Etwas weniger Ruheständler erhalten Rente im Ausland

Zahl der Überweisungen in andere Länder sank 2020 gegenüber dem Vorjahr auf knapp 1,74 Millionen. Bezieher sind vor allem Ex-Gastarbeiter.

Bild zum Beitrag "1,75 Millionen Rentner bekommen Bezüge im Ausland". Das Bild zeigt ein Seniorenpaar beim Radfahren.

Bad Homburg (sth). Knapp 1,74 Millionen Rentnerinnen und Rentner lassen sich ihre in Deutschland erworbenen Rentenansprüche ins Ausland überweisen. Das geht aus aktuellen Daten der Deutschen Rentenversicherung hervor, die ihre-vorsorge.de vorliegen. Demnach erhielten im Jahr 2020 rund 1,49 Millionen Ausländer und knapp 248.000 Deutsche ihre Rente jenseits der deutschen Grenzen. Das sind etwas weniger Auslands-Rentenzahlungen als im Vorjahr. Im Jahr 2000 wurden erst rund 1,21 Millionen Renten ins Ausland gezahlt. Mehr als 63.000 Renten flossen den Angaben zufolge 2020 erstmals in ein anderes Land. 
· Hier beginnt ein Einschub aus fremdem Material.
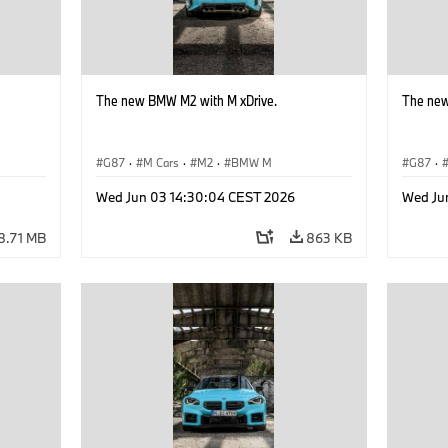
The new BMW M2 with M xDrive.
The new
G87
·
M Cars
·
M2
·
BMW M
G87
·
Wed Jun 03 14:30:04 CEST 2026
Wed Ju
8.71 MB
863 KB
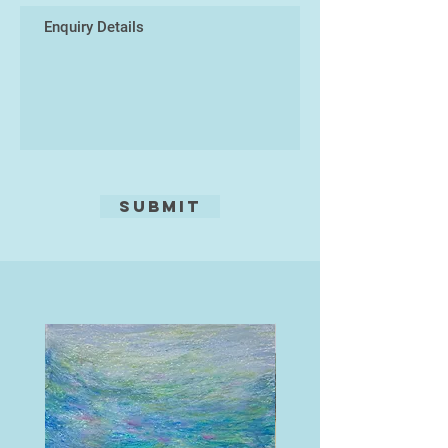
Submit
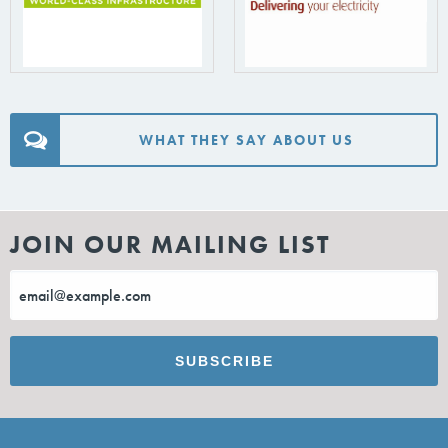
WHAT THEY SAY ABOUT US
JOIN OUR MAILING LIST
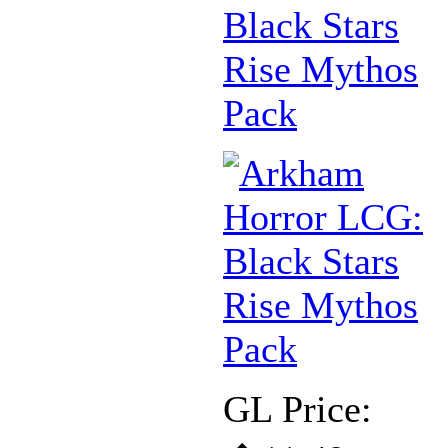
Black Stars
Rise Mythos
Pack
GL Price:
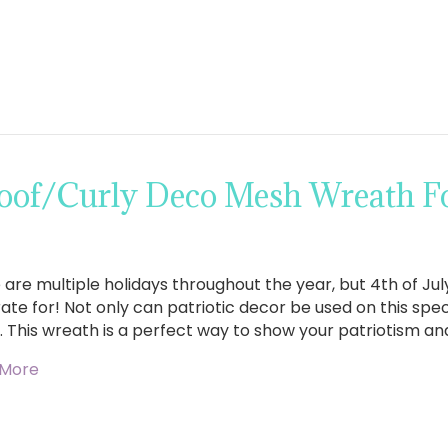
of/Curly Deco Mesh Wreath For
are multiple holidays throughout the year, but 4th of July
te for! Not only can patriotic decor be used on this speci
. This wreath is a perfect way to show your patriotism and
 More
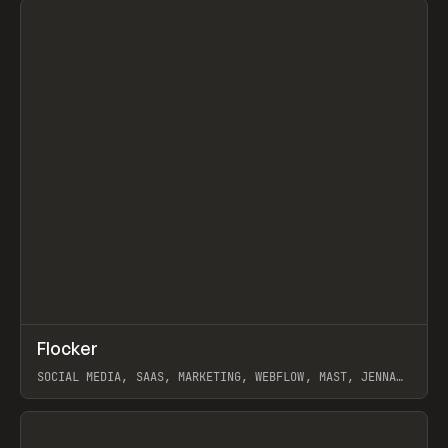
↗
Flocker
Prev
INSPO
WEBSITE
SOCIAL MEDIA, SAAS, MARKETING, WEBFLOW, MAST, JENNA
BURNS
View item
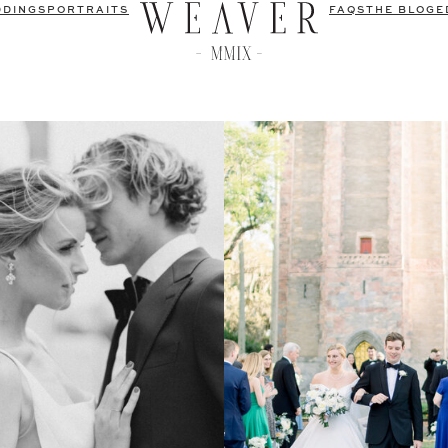
DDINGS
PORTRAITS
FAQS
THE BLOG
E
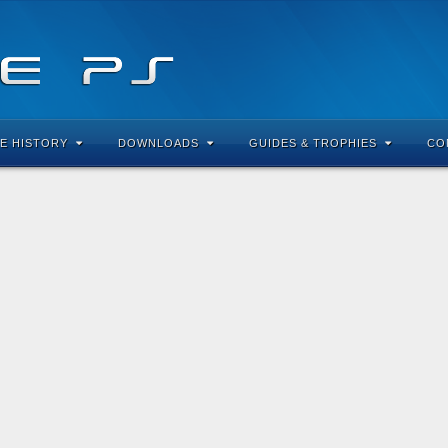
E HISTORY
DOWNLOADS
GUIDES & TROPHIES
CO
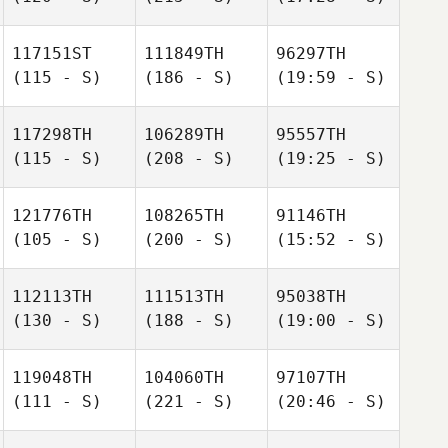
117151ST
111849TH
96297TH
(115 - S)
(186 - S)
(19:59 - S)
117298TH
106289TH
95557TH
(115 - S)
(208 - S)
(19:25 - S)
121776TH
108265TH
91146TH
(105 - S)
(200 - S)
(15:52 - S)
112113TH
111513TH
95038TH
(130 - S)
(188 - S)
(19:00 - S)
119048TH
104060TH
97107TH
(111 - S)
(221 - S)
(20:46 - S)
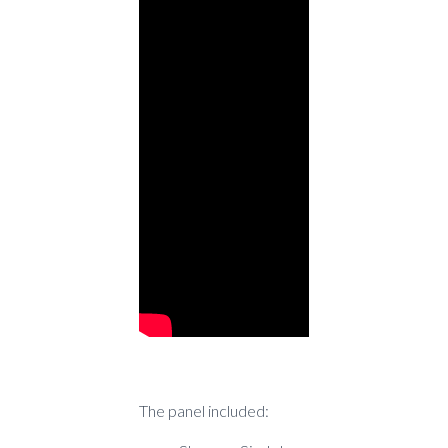
The panel included:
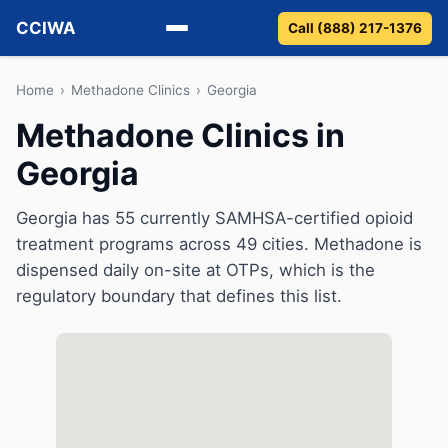
CCIWA
Call (888) 217-1376
Methadone
Home
›
Methadone Clinics
›
Georgia
Methadone Clinics in
Suboxone
Georgia
Vivitrol
Georgia has 55 currently SAMHSA-certified opioid
Detox
treatment programs across 49 cities. Methadone is
dispensed daily on-site at OTPs, which is the
Guides
regulatory boundary that defines this list.
About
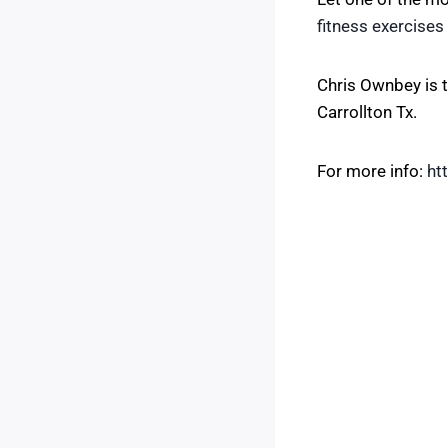
fitness exercises
Chris Ownbey is t
Carrollton Tx.
For more info:
ht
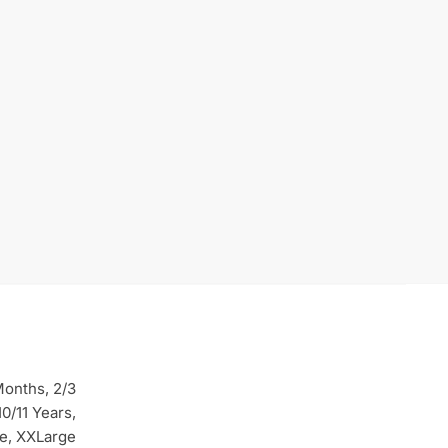
Months, 2/3
10/11 Years,
ge, XXLarge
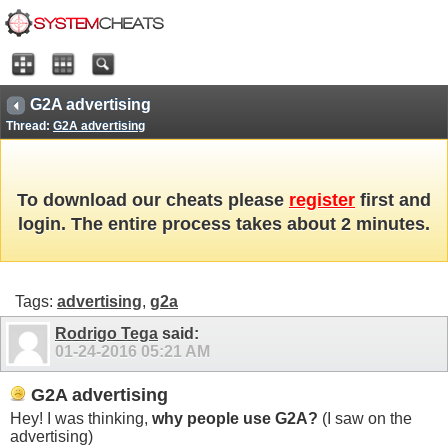
G2A advertising
Thread:
G2A advertising
To download our cheats please
register
first and
login. The entire process takes about 2 minutes.
Tags:
advertising
,
g2a
Rodrigo Tega
said:
01-24-2016
05:21 AM
G2A advertising
Hey! I was thinking,
why people use G2A?
(I saw on the
advertising)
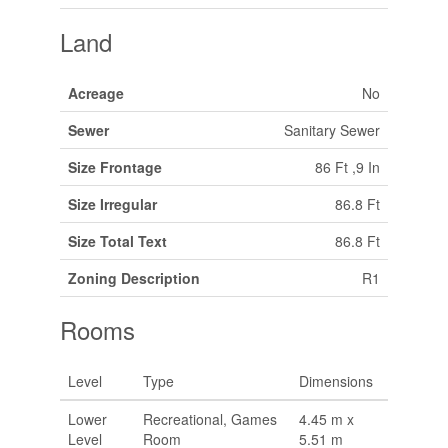
Land
Acreage
No
Sewer
Sanitary Sewer
Size Frontage
86 Ft ,9 In
Size Irregular
86.8 Ft
Size Total Text
86.8 Ft
Zoning Description
R1
Rooms
Level
Type
Dimensions
Lower
Recreational, Games
4.45 m x
Level
Room
5.51 m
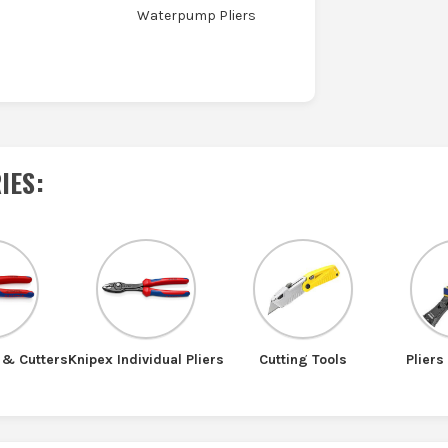
Waterpump Pliers
IES
:
 & Cutters
Knipex Individual Pliers
Cutting Tools
Pliers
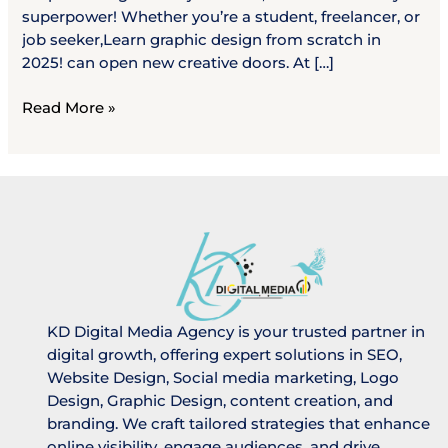
superpower! Whether you’re a student, freelancer, or
job seeker,Learn graphic design from scratch in
2025! can open new creative doors. At […]
Read More »
KD Digital Media Agency is your trusted partner in
digital growth, offering expert solutions in SEO,
Website Design, Social media marketing, Logo
Design, Graphic Design, content creation, and
branding. We craft tailored strategies that enhance
online visibility, engage audiences, and drive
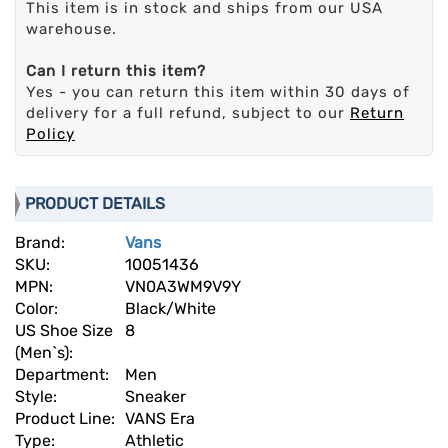
This item is in stock and ships from our USA
warehouse.
Can I return this item?
Yes - you can return this item within 30 days of
delivery for a full refund, subject to our
Return
Policy
PRODUCT DETAILS
Brand:
Vans
SKU:
10051436
MPN:
VN0A3WM9V9Y
Color:
Black/White
US Shoe Size
8
(Men`s):
Department:
Men
Style:
Sneaker
Product Line:
VANS Era
Type:
Athletic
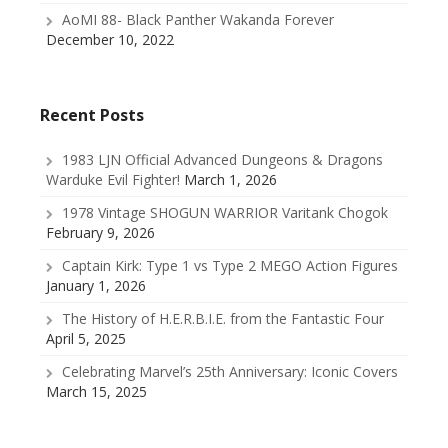
AoMI 88- Black Panther Wakanda Forever
December 10, 2022
Recent Posts
1983 LJN Official Advanced Dungeons & Dragons
Warduke Evil Fighter!
March 1, 2026
1978 Vintage SHOGUN WARRIOR Varitank Chogok
February 9, 2026
Captain Kirk: Type 1 vs Type 2 MEGO Action Figures
January 1, 2026
The History of H.E.R.B.I.E. from the Fantastic Four
April 5, 2025
Celebrating Marvel’s 25th Anniversary: Iconic Covers
March 15, 2025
Der Anstieg bei den gesamten Auslands-Rentenzahlungen beruht zum großen Teil darauf, dass ehemalige Gastarbeiter aus Italien, Spanien, Griechenland, dem ehemaligen Jugoslawien und der Türkei im Rentenalter in ihr Heimatland zurückkehrten. Knapp 86 Prozent aller Auslandsrenten gingen an ausländische Staatsangehörige, die hierzulande Rentenansprüche erworben haben. Mit rund 363.000 Renten gingen die meisten nach Italien, gefolgt von Spanien mit rund 193.000 und Österreich mit rund 96.000 Zahlungen. Viele Senioren haben Anspruch auf mehrere Rentenarten, etwa eine Alters- und eine Hinterbliebenenrente.

Fast 14 Prozent der Auslandsrenten werden an Deutsche gezahlt, die einen Wohnsitz im Ausland haben oder sich dauerhaft dort aufhalten. Hier hat Österreich den höchsten Anteil mit mehr als 27.000 Renten, dicht gefolgt von der Schweiz mit knapp 27.000 und den USA mit etwa 23.000.